Im Mittelpunkt eines Forschungsvorhabens von Dr. Martin Kölbel stand der zu den bedeutenden Dokumenten der jüngeren Zeitgeschichte zählende Briefwechsel zwischen Willy Brandt und Günter Grass, der 1964 begann und bis zu Brandts Tod im Jahr 1992 andauerte. Beide durchliefen in ihrer fast drei Jahrzehnte andauernden Korrespondenz das Wechselbad der großen Politik und fanden zögerlich, über Euphorien und Zerwürfnisse hinweg, zu einer bemerkenswerten Freundschaft. 288 Briefe, Karten und Telegramme sind im Günter-Grass-Archiv der Akademie der Künste (Berlin) und im Willy Brandt-Archiv im Archiv der sozialen Demokratie der Friedrich-Ebert-Stiftung (Bonn) überliefert – in der Summe 500 Blatt, von denen 390 von Günter Grass stammen. Ziel des Projekts war es, die Korrespondenz zwischen dem Politiker und dem Schriftsteller erstmals vollständig in einer kommentierten Edition vorzulegen.
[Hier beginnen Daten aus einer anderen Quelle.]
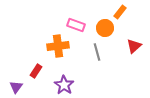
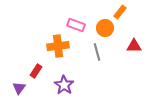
red triangle: rotated 42 degrees clockwise
purple triangle: moved 3 px right, 1 px down
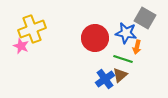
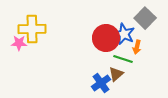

Als Willy Brandt 1961 dreißig Schriftsteller nach Bonn einlud, um sie für den Bundestagswahlkampf der SPD zu gewinnen, fehlte Günter Grass zunächst, da der Bestsellerautor, so ging das Gerücht, nicht für Politik zu haben sei. Auf den verzögerten Start folgte eine Liaison von Geist und Macht, die ihresgleichen sucht: Der Schriftsteller stieg in den tagespolitischen Nahkampf ein und erprobte eine freigeistige Beteiligung an der Partei- und Regierungsarbeit. Grass wirkte als treibende Kraft der Sozialdemokratischen Wählerinitiative (SWI), eines Netzwerks politisierter Bürger, das für die SPD Wahlhilfe leistete und deren Programmatik mitbestimmen wollte. Seine Prominenz und mediale Präsenz gab den Initiativen öffentliches Gewicht, provozierte zum Teil aber auch heftige Kontroversen. Der SPD-Vorsitzende und spätere Bundeskanzler fasste ein vitales Interesse an der kritischen Dreinrede des Schriftstellers und förderte nachdrücklich die parteilose Wählerinitiative. Günter Grass leistete dem Politiker zudem Formulierungshilfen, die Schlüsselereignissen wie der Regierungserklärung von 1969 oder dem Kniefall in Warschau von 1970 ihr sprachliches Gepräge gaben. Brandt holte sich für wichtige Anlässe verstärkt Rat bei öffentlichen Personen und formte aus deren Vorschlägen und Entwürfen seine Reden, die dadurch eine eigene, innere Mehrstimmigkeit erhielten. Dank des Briefwechsels lässt sich nun erstmals Grass‘ Anteil an dieser besonderen Art politischer Sprachfindung rekonstruieren.

Ergebnisse

Die intensivste Phase der Korrespondenz lag zwischen 1968 und 1974, mit der gemeinsamen Warschau-Reise und Brandts Rücktritt als emotionalem Höhe- bzw. Tiefpunkt. Die Dokumente erlauben eine veränderte Perspektive auf zahlreiche Vorkommnisse, die die Bundesrepublik geprägt haben: die Große Koalition, das Nachwirken der NS-Zeit, die 68er Bewegung, Brandts Friedenspolitik und Bundeskanzlerschaft, die innere Befindlichkeit der SPD, die RAF, die Friedensbewegung und den Weg zur deutschen Einheit. Mit den Briefen und ihrer Kommentierung wird eine bedeutende Quelle zur politischen Geschichte der sechziger und siebziger Jahre des 20. Jahrhunderts zugänglich gemacht, die zu neuen Erkenntnissen über die zweite, intellektuelle Gründung der Bundesrepublik verhilft. Der Briefwechsel ist zudem Folge und Zeugnis eines fundamentalen Wandels der politischen Kultur: Über die Jahrzehnte schwand die Dominanz von Wort und Rede zugunsten von Bild und medialem Event.

Fördermaßnahmen

Die Gerda Henkel Stiftung hat das Projekt durch die Gewährung eines Forschungsstipendiums und die Übernahme von Reise- und Sachkosten unterstützt.

Pubilkation

Die im Berichtsjahr im Steidl Verlag, Göttingen, erschienene Edition umfasst neben allen überlieferten Briefen und Briefbeigaben 99 größtenteils unpublizierte Zusatzdokumente, ausführliche Stellenkommentare, zahlreiche Abbildungen sowie einen einordnenden Essay des Herausgebers:

Martin Kölbel (Hg.): Willy Brandt und Günter Grass. Der Briefwechsel, Göttingen 2013

Dieses Projekt wurde im April 2014 dokumentiert.